Researchers: Anonymized data does little to protect user privacy

Providing third-parties with data is a necessary cost of living in the 21st century. Whether it’s securing auto insurance, undergoing a routine examination at the dentist, or chatting up friends and relatives on Facebook, each of us will hand over about 1.7MB of data per second next year, according to one recent report.

While our anxiety around how this data will be used has grown considerably in recent years, culminating with the launch of a federal probe by the DOJ in recent weeks, it’s done little to stop the flow of information from individuals to companies, or from one company to another. The data trade, in fact, has overtaken oil as the world’s fastest-growing commodity market according to some experts.

And while we grow increasingly anxious about it, there’s little we can do to stop its flow. We’re assuaged at the thought of our data being anonymized, crucial data points stored as individual blips on a massive database — one that’s so large, with so many of these markers, that it’s nearly impossible to trace back to a single human.

Or, that’s what we were told, anyway. But this has never been true. In fact, we’ve known since the mid-1990s, when Dr. Latanya Sweeney, Professor of Government and Technology in Residence at Harvard University, blew that notion to pieces by identifying the medical records of William Weld (then the Governor of Massachusetts) from just three data points in an anonymous database. Dr.
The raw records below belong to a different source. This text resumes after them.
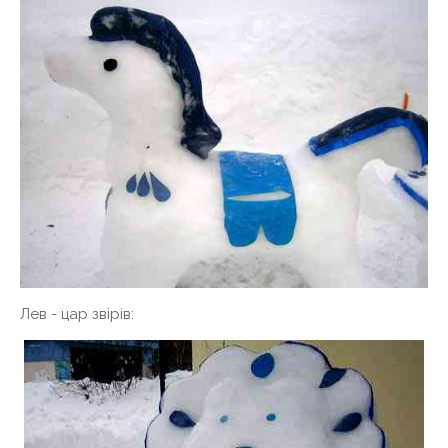
Лев - цар звірів: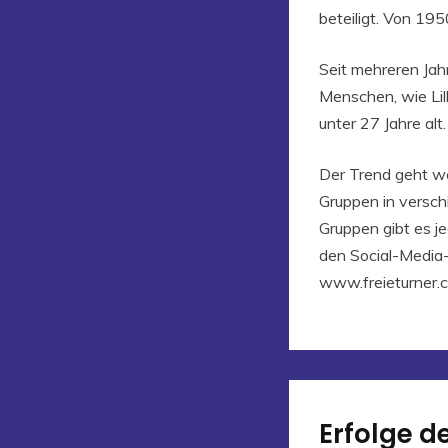
beteiligt. Von 19
Seit mehreren Jah
Menschen, wie Lill
unter 27 Jahre alt.
Der Trend geht we
Gruppen in versch
Gruppen gibt es je
den Social-Media-
www.freieturner.
Erfolge d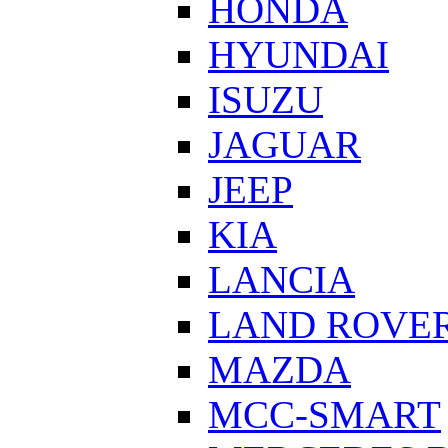
HONDA
HYUNDAI
ISUZU
JAGUAR
JEEP
KIA
LANCIA
LAND ROVE
MAZDA
MCC-SMART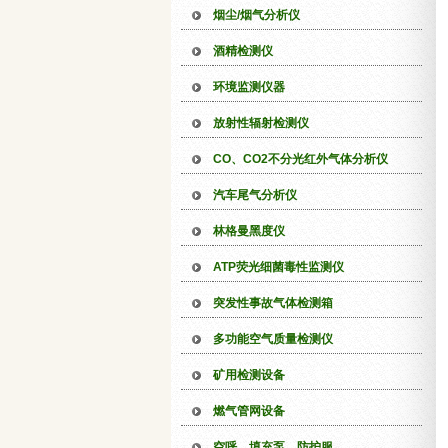
烟尘/烟气分析仪
酒精检测仪
环境监测仪器
放射性辐射检测仪
CO、CO2不分光红外气体分析仪
汽车尾气分析仪
林格曼黑度仪
ATP荧光细菌毒性监测仪
突发性事故气体检测箱
多功能空气质量检测仪
矿用检测设备
燃气管网设备
空呼、填充泵、防护服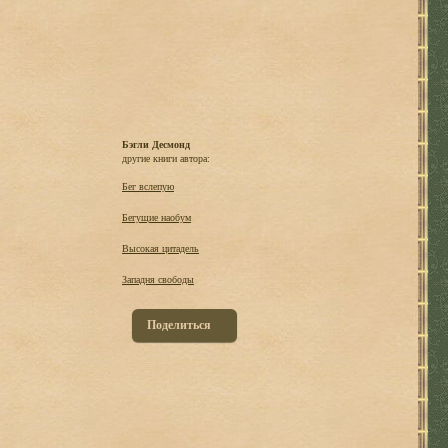
Бэгли Десмонд
другие книги автора:
Бег вслепую
Бегущие наобум
Высокая цитадель
Западня свободы
Поделиться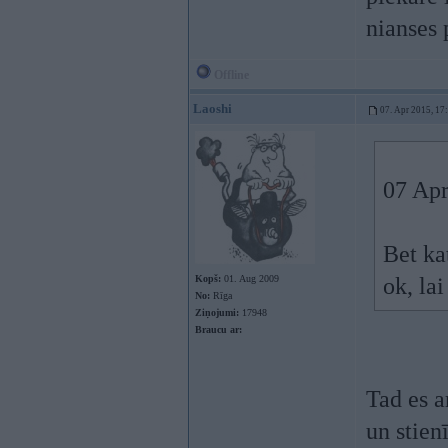
nianses 
Offline
Laoshi
07. Apr 2015, 17
07 Apr
Bet kat
Kopš:
01. Aug 2009
ok, la
No:
Rīga
Ziņojumi:
17948
Braucu ar:
Tad es a
un stien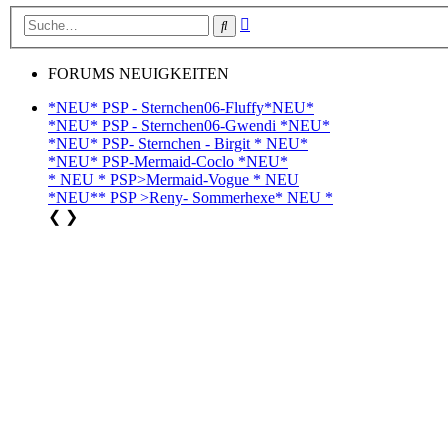
Erweiterte
Suche
Suche
FORUMS NEUIGKEITEN
*NEU* PSP - Sternchen06-Fluffy*NEU*
*NEU* PSP - Sternchen06-Gwendi *NEU*
*NEU* PSP- Sternchen - Birgit * NEU*
*NEU* PSP-Mermaid-Coclo *NEU*
* NEU * PSP>Mermaid-Vogue * NEU
*NEU** PSP >Reny- Sommerhexe* NEU *
❮
❯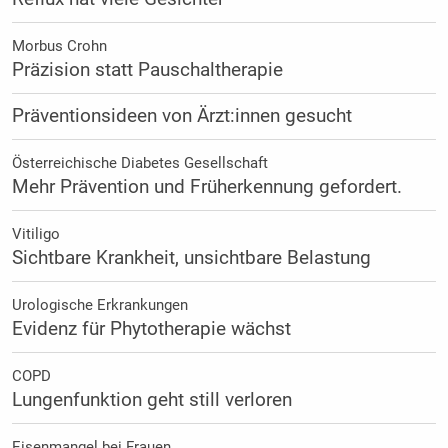
Morbus Crohn
Präzision statt Pauschaltherapie
Präventionsideen von Ärzt:innen gesucht
Österreichische Diabetes Gesellschaft
Mehr Prävention und Früherkennung gefordert.
Vitiligo
Sichtbare Krankheit, unsichtbare Belastung
Urologische Erkrankungen
Evidenz für Phytotherapie wächst
COPD
Lungenfunktion geht still verloren
Eisenmangel bei Frauen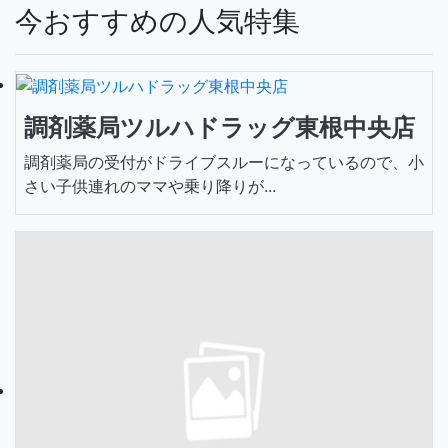
今おすすめの人気特集
調剤薬局ツルハドラッグ東根中央店
調剤薬局の受付がドライブスルーになっているので、小
さい子供連れのママや乗り降りが...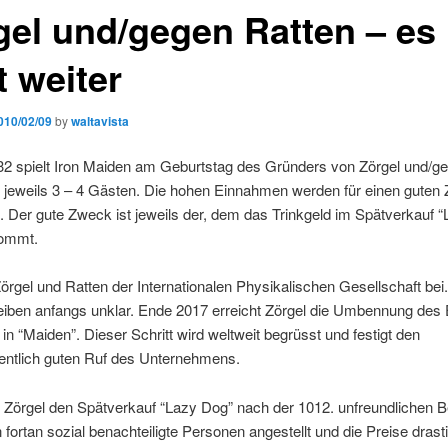
gel und/gegen Ratten – es
t weiter
010/02/09
by
waltavista
32 spielt Iron Maiden am Geburtstag des Gründers von Zörgel und/g
r jeweils 3 – 4 Gästen. Die hohen Einnahmen werden für einen guten
 Der gute Zweck ist jeweils der, dem das Trinkgeld im Spätverkauf 
kommt.
 Zörgel und Ratten der Internationalen Physikalischen Gesellschaft bei
eiben anfangs unklar. Ende 2017 erreicht Zörgel die Umbennung des
 in “Maiden”. Dieser Schritt wird weltweit begrüsst und festigt den
entlich guten Ruf des Unternehmens.
 Zörgel den Spätverkauf “Lazy Dog” nach der 1012. unfreundlichen 
fortan sozial benachteiligte Personen angestellt und die Preise drast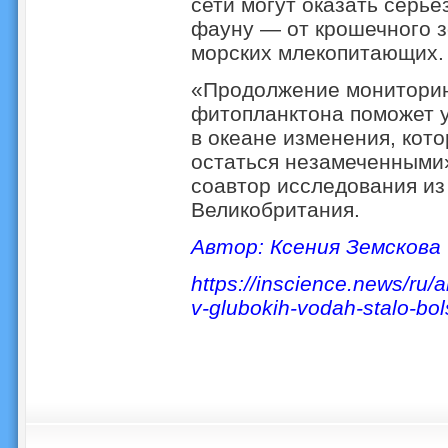
сети могут оказать серь
фауну — от крошечного з
морских млекопитающих.
«Продолжение мониторинг
фитопланктона поможет 
в океане изменения, кот
остаться незамеченными
соавтор исследования из
Великобритания.
Автор: Ксения Земскова
https://inscience.news/ru/a
v-glubokih-vodah-stalo-bol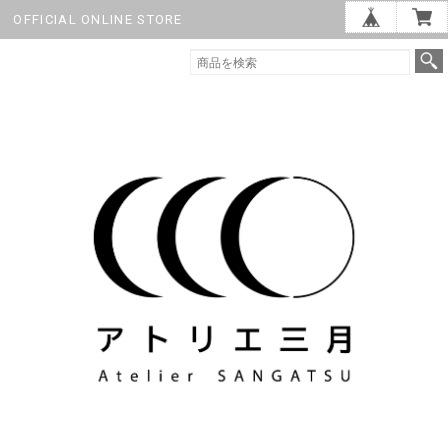
OFFICIAL ONLINE STORE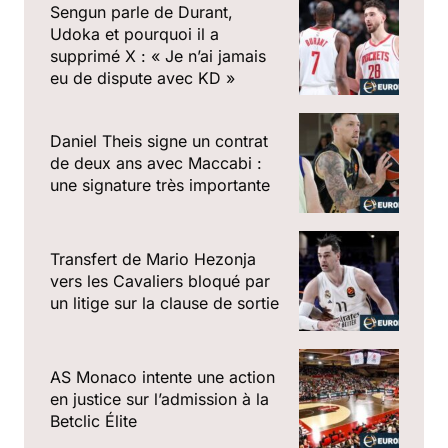
Sengun parle de Durant,
Udoka et pourquoi il a
supprimé X : « Je n’ai jamais
eu de dispute avec KD »
Daniel Theis signe un contrat
de deux ans avec Maccabi :
une signature très importante
Transfert de Mario Hezonja
vers les Cavaliers bloqué par
un litige sur la clause de sortie
AS Monaco intente une action
en justice sur l’admission à la
Betclic Élite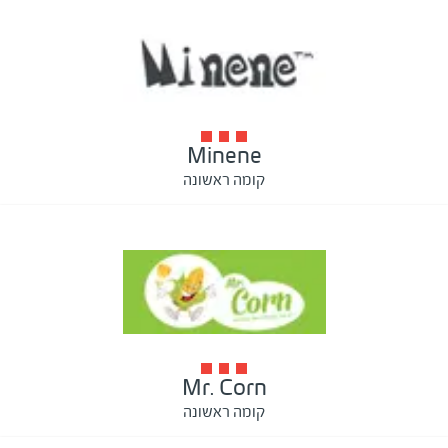
Minene
קומה ראשונה
Mr. Corn
קומה ראשונה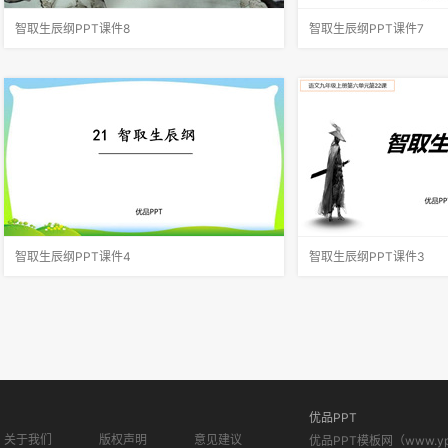
智取生辰纲PPT课件8
智取生辰纲PPT课件7
为什么用如此一个精明，谨慎多智的杨志来押送
梁山一百单八好汉的故事
生辰纲，仍逃不了失败的命运？杨志到现在仍不
中很重要的一个原因就是
明白，请同学们替他总结一下失败的原因是什
豪气,喜欢他们的侠肝义
么？文章描写了两种错综复杂的矛盾和两组性格
归,但他们各自的出身、
鲜明的人物，且善于从错综复杂的矛盾
动机却不尽相同。今天我
智取生辰纲PPT课件4
智取生辰纲PPT课件3
故事情节波澜迭起，扣人心弦，人物刻画细腻入
了解青面兽杨志：杨老令
微，形象生动，环境描写逼真简练，恰到好处。
殿帅府制使，因押送花石
它是以晁盖、吴用为核心的好汉群体第一次向贪
避。一心想到东京找个官
官出手，与官家冲突，是大规模农民起义的前
钱，只好去买祖传宝刀，
奏。1.了解文章叙事线索，理清故事
吵，不得已杀了牛二，被
优品PPT
关于我们
版权声明
意见建议
优品PPT模板网（www.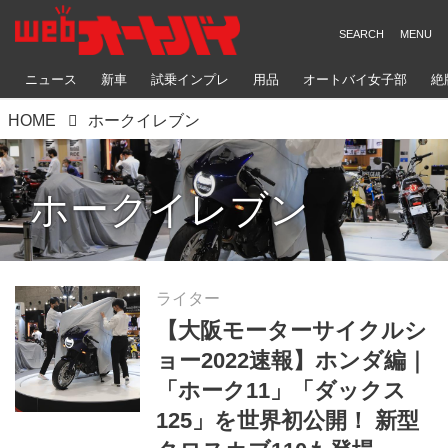
ニュース
新車
試乗インプレ
用品
オートバイ女子部
絶
HOME
ホークイレブン
ホークイレブン
ライター
【大阪モーターサイクルシ
ョー2022速報】ホンダ編｜
「ホーク11」「ダックス
125」を世界初公開！ 新型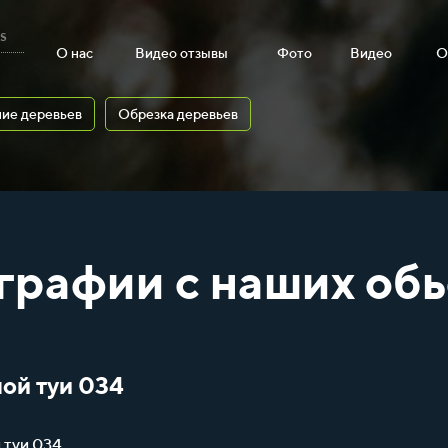
s
О нас
Видео отзывы
Фото
Видео
О
ие деревьев
Обрезка деревьев
графии с наших обь
ой туи 034
 туи 034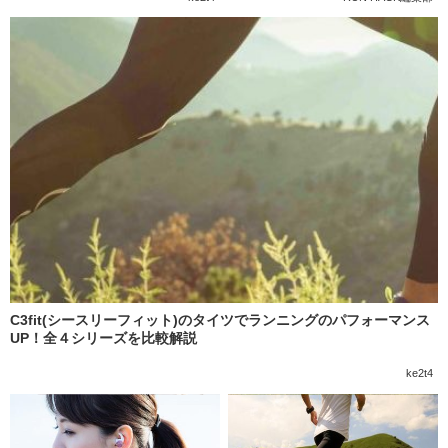
C3fit(シースリーフィット)のタイツでランニングのパフォーマンス
UP！全４シリーズを比較解説
ke2t4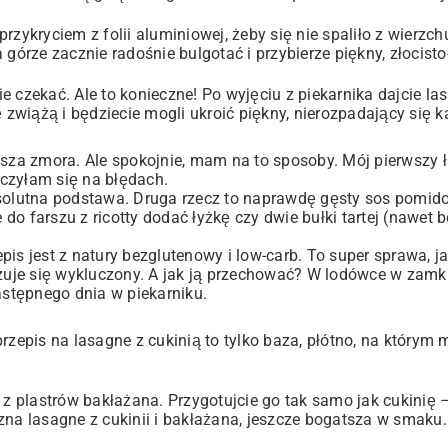
rzykryciem z folii aluminiowej, żeby się nie spaliło z wierzc
na górze zacznie radośnie bulgotać i przybierze piękny, złocist
e czekać. Ale to konieczne! Po wyjęciu z piekarnika dajcie l
ę zwiążą i będziecie mogli ukroić piękny, nierozpadający się k
ksza zmora. Ale spokojnie, mam na to sposoby. Mój pierwszy 
czyłam się na błędach.
bsolutna podstawa. Druga rzecz to naprawdę gęsty sos pomid
e do farszu z ricotty dodać łyżkę czy dwie bułki tartej (nawet 
pis jest z natury bezglutenowy i low-carb. To super sprawa, 
 czuje się wykluczony. A jak ją przechować? W lodówce w zam
stępnego dnia w piekarniku.
rzepis na lasagne z cukinią to tylko baza, płótno, na którym 
 plastrów bakłażana. Przygotujcie go tak samo jak cukinię –
zna lasagne z cukinii i bakłażana, jeszcze bogatsza w smaku.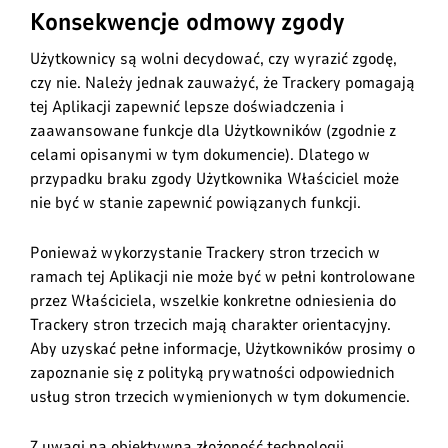
Konsekwencje odmowy zgody
Użytkownicy są wolni decydować, czy wyrazić zgodę,
czy nie. Należy jednak zauważyć, że Trackery pomagają
tej Aplikacji zapewnić lepsze doświadczenia i
zaawansowane funkcje dla Użytkowników (zgodnie z
celami opisanymi w tym dokumencie). Dlatego w
przypadku braku zgody Użytkownika Właściciel może
nie być w stanie zapewnić powiązanych funkcji.
Ponieważ wykorzystanie Trackery stron trzecich w
ramach tej Aplikacji nie może być w pełni kontrolowane
przez Właściciela, wszelkie konkretne odniesienia do
Trackery stron trzecich mają charakter orientacyjny.
Aby uzyskać pełne informacje, Użytkowników prosimy o
zapoznanie się z polityką prywatności odpowiednich
usług stron trzecich wymienionych w tym dokumencie.
Z uwagi na obiektywną złożoność technologii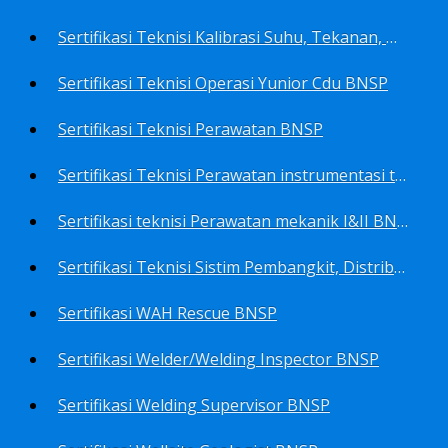
Sertifikasi Teknisi Kalibrasi Suhu, Tekanan, Densitas, Volume BNSP
Sertifikasi Teknisi Operasi Yunior Cdu BNSP
Sertifikasi Teknisi Perawatan BNSP
Sertifikasi Teknisi Perawatan instrumentasi tingkat I BNSP
Sertifikasi teknisi Perawatan mekanik I&II BNSP
Sertifikasi Teknisi Sistim Pembangkit, Distribusi, Utilitas BNSP
Sertifikasi WAH Rescue BNSP
Sertifikasi Welder/Welding Inspector BNSP
Sertifikasi Welding Supervisor BNSP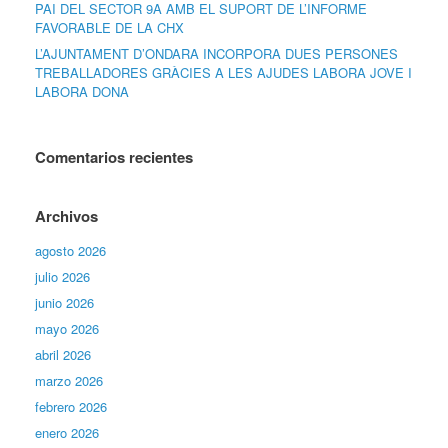
PAI DEL SECTOR 9A AMB EL SUPORT DE L’INFORME
FAVORABLE DE LA CHX
L’AJUNTAMENT D’ONDARA INCORPORA DUES PERSONES
TREBALLADORES GRÀCIES A LES AJUDES LABORA JOVE I
LABORA DONA
Comentarios recientes
Archivos
agosto 2026
julio 2026
junio 2026
mayo 2026
abril 2026
marzo 2026
febrero 2026
enero 2026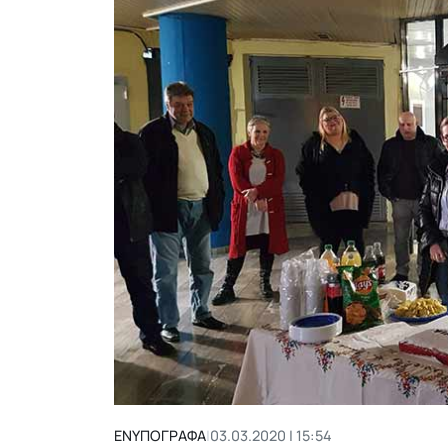
ΕΝΥΠΟΓΡΑΦΑ
|
03.03.2020 | 15:54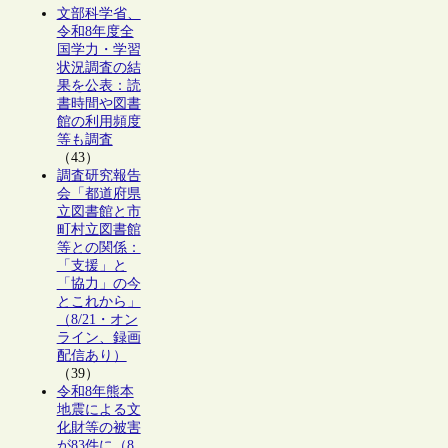
文部科学省、
令和8年度全
国学力・学習
状況調査の結
果を公表：読
書時間や図書
館の利用頻度
等も調査
（43）
調査研究報告
会「都道府県
立図書館と市
町村立図書館
等との関係：
「支援」と
「協力」の今
とこれから」
（8/21・オン
ライン、録画
配信あり）
（39）
令和8年熊本
地震による文
化財等の被害
が83件に（8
Sweeney, who also heads the Data Privacy Lab at the Institute of Quantitative Social Sciences at Harvard, needed only Weld’s zipcode, his date of birth, and gender to correctly identify him among countless others.

Pressed by NGOs and legislators to truly anonymize data before sharing it with others, companies started to rely on a new method called sampling. In a sample database, no individual, or company, would have access to only a small piece of an anonymous database, and not the entire thing.

In theory, it would lower the risk of re-identification of anonymous individuals by splitting the data into several, smaller samples. This makes it unlikely that any one person would be re-identified, because the number of anonymous data points on each person would be split across several databases — and no company or individual would be able to access all of them.

According to the Office of the Australian Information commissioner, sampling “[creates] uncertainty that any particular person is even included in the dataset.” Or, to put it simply, sampling will prevent re-identification of anonymous individuals. But this too is false.

According to a trio of European researchers, individuals in a sample database can be re-identified 83 percent of the time using just three data points: their gender, date of birth, and zip code. They created a handy tool (that doesn’t store collected data) that you can use to find out how likely you are to be re-identified by these three data points. For me that’s 45 percent of the time, much better than average, but still shockingly high.

In an article published in Nature Communications, the team developed a statistical model that could correctly identify 99.98 percent of Americans using 15 characteristics from an anonymized dataset, including age, gender, and marital status.

The 15 needed characteristics may seem unrealistic for a single company to have obtained, or for an individual to have provided. It’s not. Facebook, Google, and Amazon alone have hundreds, perhaps thousands of data points to pull from, data that you’ve given up based on your search history, the ads you click, and the purchases you make. At this point, the companies don’t even need you to give them this data, as they can make an educated guess that’s reasonably accurate based on your behavior while using certain websites or applications.

And what they aren’t tracking, they’re buying. Data brokers are big business, and exist solely to provide competitive insights into everything from your household income to who you voted for in the last election.

According to the researchers:

Contrary to popular belief, sampling a dataset does not provide plausible deniability and does not effectively [protect] people’s privacy.

We believe that, in general, it is time to move away from de-identification and tighten the rules for constitute truly anonymized data. Making sure data can be used statistically, e.g., for medical research is extremely important but cannot happen at the expense of people’s privacy. Datasets such as the NIGMS and NIH genetic data, the Washington State Health Data, the NYC Taxicab dataset, the Transport For London bike sharing dataset, and the Australian de-identified Medicare Benefits Schedule (MBS) and Pharmaceutical Benefits Schedule (PBS) datasets have been show to be easily re-identifiable.

Anonymized data is better than the alternative, but it’s clear that we have some work to do in increasing our understanding of what’s collected and how it may be used against us.